The Carbanak gang conducted what’s called an advanced persistent threat, a type of cybercrime in which hackers lurk for weeks or months, learning about how legitimate users operate. They gradually begin to mimic users so as not to raise suspicions, and then, when the time seems right, do what they came to do: steal data or money or both.

“These thefts are a significant evolution in approach, since the attackers didn’t simply break in, take over accounts, and run with the money,” said Mike Lloyd, the chief technology officer at security analytics company RedSeal. “The time invested by criminals in studying the operations of target banks shows two things: first, that such attacks are lucrative enough for this time commitment to be worthwhile, and second, they would not have bothered if they did not have to.”

How is the money being stolen?

Criminals are using online banking or international e-payment systems to transfer money from the banks’ accounts to their own. In one case, the stolen money was deposited at banks in China and the United States.

In other cases cybercriminals have logged into banks’ accounting systems, inflated account balances and pocketed the extra funds through a fraudulent transaction. For example: if an account has $1,000, the criminals change its value so it has $10,000 and then transfer $9,000 to themselves. The account holder doesn’t suspect a problem because the original $1,000 is still there.

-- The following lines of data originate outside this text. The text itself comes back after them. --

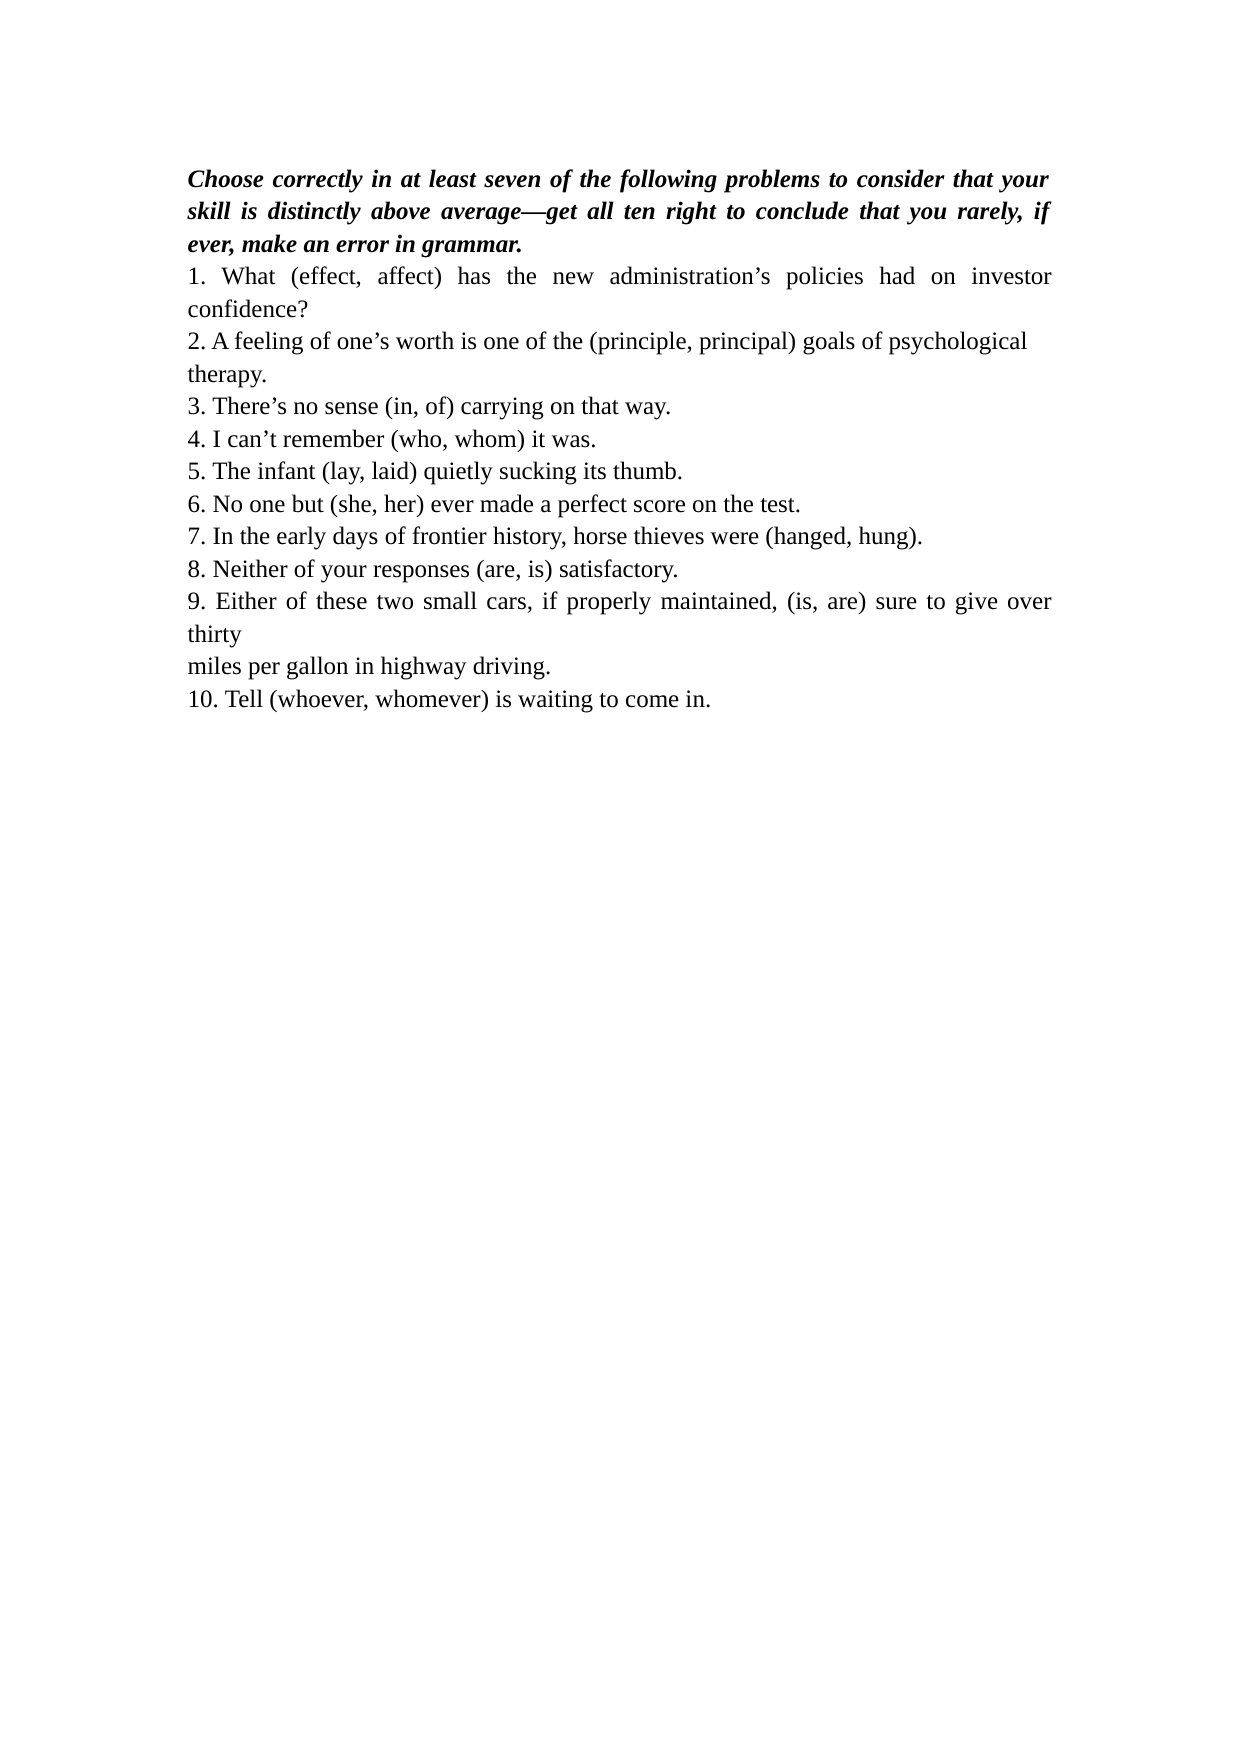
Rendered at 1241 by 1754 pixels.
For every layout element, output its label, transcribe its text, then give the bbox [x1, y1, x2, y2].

text 5. The infant (lay, laid) quietly sucking its thumb. [187, 454, 1053, 487]
text 6. No one but (she, her) ever made a perfect score on the test. [187, 487, 1053, 519]
text 8. Neither of your responses (are, is) satisfactory. [187, 552, 1053, 584]
text 1. What (effect, affect) has the new administration’s policies had on investor confidence? [187, 259, 1053, 324]
text 4. I can’t remember (who, whom) it was. [187, 422, 1053, 454]
text 9. Either of these two small cars, if properly maintained, (is, are) sure to give over thirty [187, 584, 1053, 649]
text 3. There’s no sense (in, of) carrying on that way. [187, 389, 1053, 422]
text Choose correctly in at least seven of the following problems to consider that your skill is distinctly above average—get all ten right to conclude that you rarely, if ever, make an error in grammar. [187, 162, 1053, 259]
text 7. In the early days of frontier history, horse thieves were (hanged, hung). [187, 519, 1053, 552]
text therapy. [187, 357, 1053, 389]
text 10. Tell (whoever, whomever) is waiting to come in. [187, 682, 1053, 714]
text miles per gallon in highway driving. [187, 649, 1053, 682]
text 2. A feeling of one’s worth is one of the (principle, principal) goals of psychological [187, 324, 1053, 357]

In another variation, cyber thieves seize control of banks’ ATMs and order them to dispense cash at a pre-determined time. When the payment is due, one of the gang’s henchmen is waiting beside the machine to collect the payment.

How can banks defend themselves against Carbanak?

The most important step is to tell employees not to open suspicious emails, especially if they have an attachment. This may seem obvious, but it has become painfully clear that many employees are still not getting the message.

“While this cyber heist is considered very sophisticated, spear-phishing is one of the most preventable and affordable,” said Stu Sjouwerman, CEO of security consulting firm KnowBe4. “You would expect the finance industry to set the bar very high and have employees trained within an inch of their lives not to fall for such an attack. We would highly encourage financial institutions to take a look at their training methods and beef them up accordingly. “

Kaspersky also recommended that banks update their software. Carbanak has been exploiting a vulnerability in Microsoft Word for which Microsoft has already issued a patch.

Banks can also check their networks for the presence of Carbanak.

“The lesson for defenders is clear: we need to up our game, understanding how we can be spied upon, and how motivated adversaries can work to hide in plain sight,” said RedSeal’s Lloyd. “Employees will always be prone to being fooled, as they were at the victim banks in this case. Organizations need to strengthen internal network segmentation, so that the whole chain does not fail whenever one weak link — usually a human — gets caught out.”